[[ EXTRACTED TEXT, beginning ]]
I'm not doing any cooling except for not having it in case. I'm in Canada, and with winter coming I can leave it hanging inside a window, and that'll cool it down some.
The speed on the relay has picked up to about a quarter of what it was (so about six gigs a day), and I'll wait and see if it continues to increase, and then maybe fiddle with the config.
So, if a Pi is cheap to buy and easy to use and maintain, I'm happy to use it for a relay, even if it's not a major contributor to the network.
Bill
William Denton :: Toronto, Canada --- Listening to Art: https://listeningtoart.org/ https://www.miskatonic.org/ --- GHG.EARTH: http://ghg.earth/ Caveat lector. --- STAPLR: http://staplr.org/
tor-relays mailing list tor-relays@lists.torproject.org https://lists.torproject.org/cgi-bin/mailman/listinfo/tor-relays
Despite the OS running from a memory card I have been delighted how stable my Pi3s have been for VPN and routing to my office and others tasks I give them They just sit there quietly doing their stuff and don't need needs rebooting. G3WIP@piaware:~ $ w 16:43:50 up 385 days, 2:34, 3 user, load average: 0.58, 0.53, 0.47
-----Original Message----- From: tor-relays tor-relays-bounces@lists.torproject.org On Behalf Of usetor.wtf Sent: 13 September 2019 15:40 To: tor-relays@lists.torproject.org Subject: Re: [tor-relays] Running on a Raspberry Pi
Over the last month, I've been benchmarking the Raspberry Pi 4 on a fiber 1 Gbps up/down connection with the hope I could utilize the full connection throughput.
[[ EXTRACTED TEXT, end ]]
* **WHAT YOU NEED TO DO**
Could you write out the Raspberry Pi relay thread above in full, word for word?
[[ DATASET EXCERPT, beginning ]]
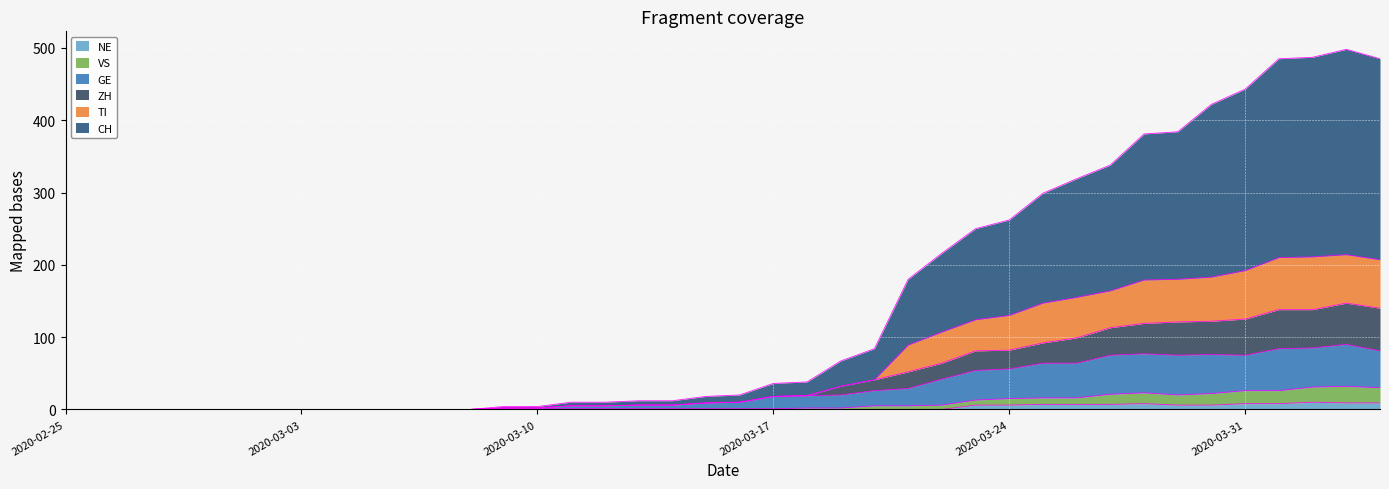

True or false: ZH and VS intersect in this chart.

False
[[ DATASET EXCERPT, end ]]
* **RESPONSE AREA**
I'm not doing any cooling except for not having it in case. I'm in Canada, and with winter coming I can leave it hanging inside a window, and that'll cool it down some.
The speed on the relay has picked up to about a quarter of what it was (so about six gigs a day), and I'll wait and see if it continues to increase, and then maybe fiddle with the config.
So, if a Pi is cheap to buy and easy to use and maintain, I'm happy to use it for a relay, even if it's not a major contributor to the network.
Bill
William Denton :: Toronto, Canada --- Listening to Art: https://listeningtoart.org/ https://www.miskatonic.org/ --- GHG.EARTH: http://ghg.earth/ Caveat lector. --- STAPLR: http://staplr.org/
tor-relays mailing list tor-relays@lists.torproject.org https://lists.torproject.org/cgi-bin/mailman/listinfo/tor-relays
Despite the OS running from a memory card I have been delighted how stable my Pi3s have been for VPN and routing to my office and others tasks I give them They just sit there quietly doing their stuff and don't need needs rebooting. G3WIP@piaware:~ $ w 16:43:50 up 385 days, 2:34, 3 user, load average: 0.58, 0.53, 0.47
-----Original Message----- From: tor-relays tor-relays-bounces@lists.torproject.org On Behalf Of usetor.wtf Sent: 13 September 2019 15:40 To: tor-relays@lists.torproject.org Subject: Re: [tor-relays] Running on a Raspberry Pi
Over the last month, I've been benchmarking the Raspberry Pi 4 on a fiber 1 Gbps up/down connection with the hope I could utilize the full connection throughput.